## Your assignment
Nothing but the text of the records belongs in your answer: repeat all of it exactly and leave out the images.
Exercise materials Block Start
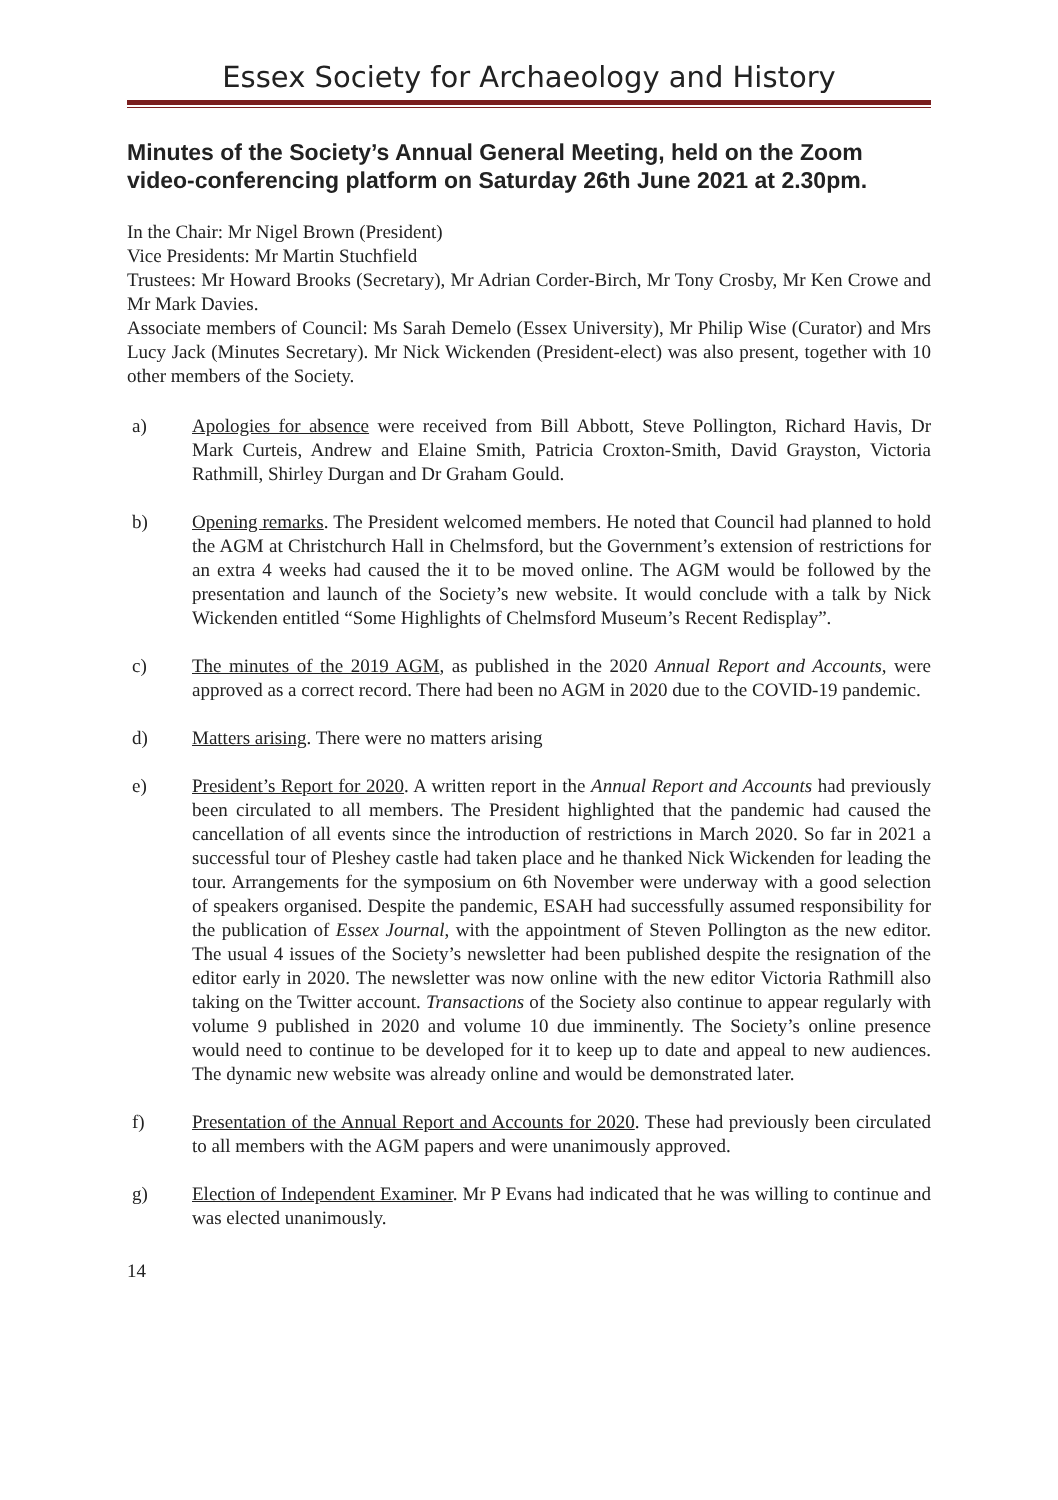Essex Society for Archaeology and History
Minutes of the Society’s Annual General Meeting, held on the Zoom video-conferencing platform on Saturday 26th June 2021 at 2.30pm.
In the Chair: Mr Nigel Brown (President)
Vice Presidents: Mr Martin Stuchfield
Trustees: Mr Howard Brooks (Secretary), Mr Adrian Corder-Birch, Mr Tony Crosby, Mr Ken Crowe and Mr Mark Davies.
Associate members of Council: Ms Sarah Demelo (Essex University), Mr Philip Wise (Curator) and Mrs Lucy Jack (Minutes Secretary). Mr Nick Wickenden (President-elect) was also present, together with 10 other members of the Society.
a) Apologies for absence were received from Bill Abbott, Steve Pollington, Richard Havis, Dr Mark Curteis, Andrew and Elaine Smith, Patricia Croxton-Smith, David Grayston, Victoria Rathmill, Shirley Durgan and Dr Graham Gould.
b) Opening remarks. The President welcomed members. He noted that Council had planned to hold the AGM at Christchurch Hall in Chelmsford, but the Government’s extension of restrictions for an extra 4 weeks had caused the it to be moved online. The AGM would be followed by the presentation and launch of the Society’s new website. It would conclude with a talk by Nick Wickenden entitled “Some Highlights of Chelmsford Museum’s Recent Redisplay”.
c) The minutes of the 2019 AGM, as published in the 2020 Annual Report and Accounts, were approved as a correct record. There had been no AGM in 2020 due to the COVID-19 pandemic.
d) Matters arising. There were no matters arising
e) President’s Report for 2020. A written report in the Annual Report and Accounts had previously been circulated to all members. The President highlighted that the pandemic had caused the cancellation of all events since the introduction of restrictions in March 2020. So far in 2021 a successful tour of Pleshey castle had taken place and he thanked Nick Wickenden for leading the tour. Arrangements for the symposium on 6th November were underway with a good selection of speakers organised. Despite the pandemic, ESAH had successfully assumed responsibility for the publication of Essex Journal, with the appointment of Steven Pollington as the new editor. The usual 4 issues of the Society’s newsletter had been published despite the resignation of the editor early in 2020. The newsletter was now online with the new editor Victoria Rathmill also taking on the Twitter account. Transactions of the Society also continue to appear regularly with volume 9 published in 2020 and volume 10 due imminently. The Society’s online presence would need to continue to be developed for it to keep up to date and appeal to new audiences. The dynamic new website was already online and would be demonstrated later.
f) Presentation of the Annual Report and Accounts for 2020. These had previously been circulated to all members with the AGM papers and were unanimously approved.
g) Election of Independent Examiner. Mr P Evans had indicated that he was willing to continue and was elected unanimously.
14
Exercise materials Block End
## The answer
Essex Society for Archaeology and History
Minutes of the Society’s Annual General Meeting, held on the Zoom video-conferencing platform on Saturday 26th June 2021 at 2.30pm.
In the Chair: Mr Nigel Brown (President)
Vice Presidents: Mr Martin Stuchfield
Trustees: Mr Howard Brooks (Secretary), Mr Adrian Corder-Birch, Mr Tony Crosby, Mr Ken Crowe and Mr Mark Davies.
Associate members of Council: Ms Sarah Demelo (Essex University), Mr Philip Wise (Curator) and Mrs Lucy Jack (Minutes Secretary). Mr Nick Wickenden (President-elect) was also present, together with 10 other members of the Society.
a) Apologies for absence were received from Bill Abbott, Steve Pollington, Richard Havis, Dr Mark Curteis, Andrew and Elaine Smith, Patricia Croxton-Smith, David Grayston, Victoria Rathmill, Shirley Durgan and Dr Graham Gould.
b) Opening remarks. The President welcomed members. He noted that Council had planned to hold the AGM at Christchurch Hall in Chelmsford, but the Government’s extension of restrictions for an extra 4 weeks had caused the it to be moved online. The AGM would be followed by the presentation and launch of the Society’s new website. It would conclude with a talk by Nick Wickenden entitled “Some Highlights of Chelmsford Museum’s Recent Redisplay”.
c) The minutes of the 2019 AGM, as published in the 2020 Annual Report and Accounts, were approved as a correct record. There had been no AGM in 2020 due to the COVID-19 pandemic.
d) Matters arising. There were no matters arising
e) President’s Report for 2020. A written report in the Annual Report and Accounts had previously been circulated to all members. The President highlighted that the pandemic had caused the cancellation of all events since the introduction of restrictions in March 2020. So far in 2021 a successful tour of Pleshey castle had taken place and he thanked Nick Wickenden for leading the tour. Arrangements for the symposium on 6th November were underway with a good selection of speakers organised. Despite the pandemic, ESAH had successfully assumed responsibility for the publication of Essex Journal, with the appointment of Steven Pollington as the new editor. The usual 4 issues of the Society’s newsletter had been published despite the resignation of the editor early in 2020. The newsletter was now online with the new editor Victoria Rathmill also taking on the Twitter account. Transactions of the Society also continue to appear regularly with volume 9 published in 2020 and volume 10 due imminently. The Society’s online presence would need to continue to be developed for it to keep up to date and appeal to new audiences. The dynamic new website was already online and would be demonstrated later.
f) Presentation of the Annual Report and Accounts for 2020. These had previously been circulated to all members with the AGM papers and were unanimously approved.
g) Election of Independent Examiner. Mr P Evans had indicated that he was willing to continue and was elected unanimously.
14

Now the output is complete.